Sportanen is allowed to take technical measures to protect the IP Material. If Sportanen has protected the IP Material with technical measures, the Counterparty is not allowed to remove or bypass this protection;

Any exploitation, reproduction, use, or disclosure by the Counterparty of the IP Material outside the scope of the Agreement or granted rights and powers will be considered a violation of Sportanen's intellectual property rights;

No violation of intellectual property rights will occur if the Counterparty has received explicit written permission from Sportanen to exploit, reproduce, use, or disclose the IP Material outside the scope of the Agreement or granted rights and powers;

All IP Material developed by Sportanen for the execution of the Agreement can be used by Sportanen for its own promotional purposes unless otherwise agreed with the Counterparty.

Privacy:


Sportanen respects the privacy of the Counterparty. Sportanen handles and processes all personal data provided to it in accordance with applicable legislation, particularly the General Data Protection Regulation (GDPR). The Counterparty agrees to this processing. Sportanen uses appropriate security measures to protect the Counterparty's personal data;

Sportanen uses the Counterparty’s personal data exclusively within the scope of executing the Agreement or handling a complaint;

If, based on legal provisions or a court ruling, Sportanen is required to provide confidential information to third parties designated by law or the competent court, and Sportanen cannot invoke any legal privilege, Sportanen is not obliged to provide compensation or indemnity. Additionally, the Counterparty is not entitled to terminate the Agreement due to any damage resulting from this;

For more information on privacy, the Counterparty is referred to Sportanen's Privacy Policy, which can be viewed on Sportanen's website.

Statute of Limitations:


For all claims and/or rights the Counterparty may have against Sportanen and/or third parties engaged by Sportanen, a limitation period of one year applies, starting from the moment a fact occurs that allows the Counterparty to assert such rights or powers against Sportanen and/or the third parties engaged by Sportanen.

Assignment:


The Counterparty is not permitted to transfer any rights or obligations arising from the Agreement to third parties without prior written consent from Sportanen;

Sportanen has the right to impose conditions on this consent.

Survival of Provisions:


The provisions of the General Terms and Conditions and the Agreement that, by their nature, are intended to remain in effect after the termination of the Agreement, will continue to bind the parties even after termination.

Miscellaneous:


Any deviations from these General Terms and Conditions can only be agreed upon in writing.

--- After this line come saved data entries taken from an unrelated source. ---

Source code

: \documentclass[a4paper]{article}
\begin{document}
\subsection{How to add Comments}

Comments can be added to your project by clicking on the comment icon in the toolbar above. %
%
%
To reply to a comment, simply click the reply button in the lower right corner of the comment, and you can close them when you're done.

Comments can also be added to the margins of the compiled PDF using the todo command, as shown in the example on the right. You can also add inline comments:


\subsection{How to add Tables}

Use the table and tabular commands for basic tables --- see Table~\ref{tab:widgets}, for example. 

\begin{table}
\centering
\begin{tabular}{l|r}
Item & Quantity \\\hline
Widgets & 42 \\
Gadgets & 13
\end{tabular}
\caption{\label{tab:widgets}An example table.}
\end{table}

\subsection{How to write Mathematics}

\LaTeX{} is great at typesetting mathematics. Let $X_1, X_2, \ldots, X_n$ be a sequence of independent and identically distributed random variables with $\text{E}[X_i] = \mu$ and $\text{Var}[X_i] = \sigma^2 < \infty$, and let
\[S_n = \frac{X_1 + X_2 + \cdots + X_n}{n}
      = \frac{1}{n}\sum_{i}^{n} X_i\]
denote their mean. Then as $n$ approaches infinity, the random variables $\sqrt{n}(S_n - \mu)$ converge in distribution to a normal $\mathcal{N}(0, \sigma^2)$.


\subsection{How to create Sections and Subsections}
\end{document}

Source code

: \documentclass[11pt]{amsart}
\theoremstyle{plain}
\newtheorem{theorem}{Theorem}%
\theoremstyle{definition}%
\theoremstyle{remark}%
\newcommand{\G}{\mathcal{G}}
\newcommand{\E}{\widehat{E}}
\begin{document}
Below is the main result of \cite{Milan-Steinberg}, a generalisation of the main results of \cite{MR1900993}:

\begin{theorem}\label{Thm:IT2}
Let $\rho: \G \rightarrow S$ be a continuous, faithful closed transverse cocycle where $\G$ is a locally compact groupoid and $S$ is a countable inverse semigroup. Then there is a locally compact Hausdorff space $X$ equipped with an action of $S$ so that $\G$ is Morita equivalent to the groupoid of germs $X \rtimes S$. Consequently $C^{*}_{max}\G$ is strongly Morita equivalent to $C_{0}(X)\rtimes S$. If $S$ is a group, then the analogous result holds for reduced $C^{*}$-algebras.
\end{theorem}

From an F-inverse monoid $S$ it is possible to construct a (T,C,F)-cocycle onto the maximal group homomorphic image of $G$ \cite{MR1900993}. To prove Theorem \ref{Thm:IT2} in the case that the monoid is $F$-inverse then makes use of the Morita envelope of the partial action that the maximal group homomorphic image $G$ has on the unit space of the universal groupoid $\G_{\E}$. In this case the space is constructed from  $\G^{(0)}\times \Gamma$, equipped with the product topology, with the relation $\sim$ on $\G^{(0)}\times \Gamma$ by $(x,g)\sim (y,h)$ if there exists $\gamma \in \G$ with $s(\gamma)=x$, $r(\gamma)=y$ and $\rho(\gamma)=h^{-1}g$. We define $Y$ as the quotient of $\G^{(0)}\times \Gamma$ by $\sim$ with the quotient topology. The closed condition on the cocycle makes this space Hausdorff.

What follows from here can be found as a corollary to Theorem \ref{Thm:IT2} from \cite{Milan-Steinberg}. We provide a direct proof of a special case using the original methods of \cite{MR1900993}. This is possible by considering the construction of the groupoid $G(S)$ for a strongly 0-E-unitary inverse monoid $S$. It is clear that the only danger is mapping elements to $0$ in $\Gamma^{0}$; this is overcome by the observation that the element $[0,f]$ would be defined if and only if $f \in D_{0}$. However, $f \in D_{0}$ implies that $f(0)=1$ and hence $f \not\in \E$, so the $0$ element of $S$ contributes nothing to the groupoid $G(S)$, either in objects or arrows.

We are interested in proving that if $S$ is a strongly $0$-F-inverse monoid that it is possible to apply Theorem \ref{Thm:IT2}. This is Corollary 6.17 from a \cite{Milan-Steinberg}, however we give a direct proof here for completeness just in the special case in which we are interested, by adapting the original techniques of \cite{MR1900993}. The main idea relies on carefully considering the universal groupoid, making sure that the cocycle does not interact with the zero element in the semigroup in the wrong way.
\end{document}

Such deviations cannot be used as a basis for claims in future legal relationships. A copy of such deviations will be added as an addendum to the initial Agreement;

The records of Sportanen, unless proven otherwise, will serve as evidence of requests made by the Counterparty. The Counterparty acknowledges that electronic/telephone communication may serve as evidence;

If any provision of the General Terms and Conditions is declared void or annulled, the remaining provisions will remain in full effect. Sportanen will then establish a new provision to replace the void/annulled provision, taking into account the intent of the original provision as much as possible;

The place of execution of the Agreement is deemed to be the location where Sportanen is established.

Applicable Law and Jurisdiction:


All Agreements, General Terms and Conditions, and any non-contractual rights and obligations arising therefrom are governed by Dutch law.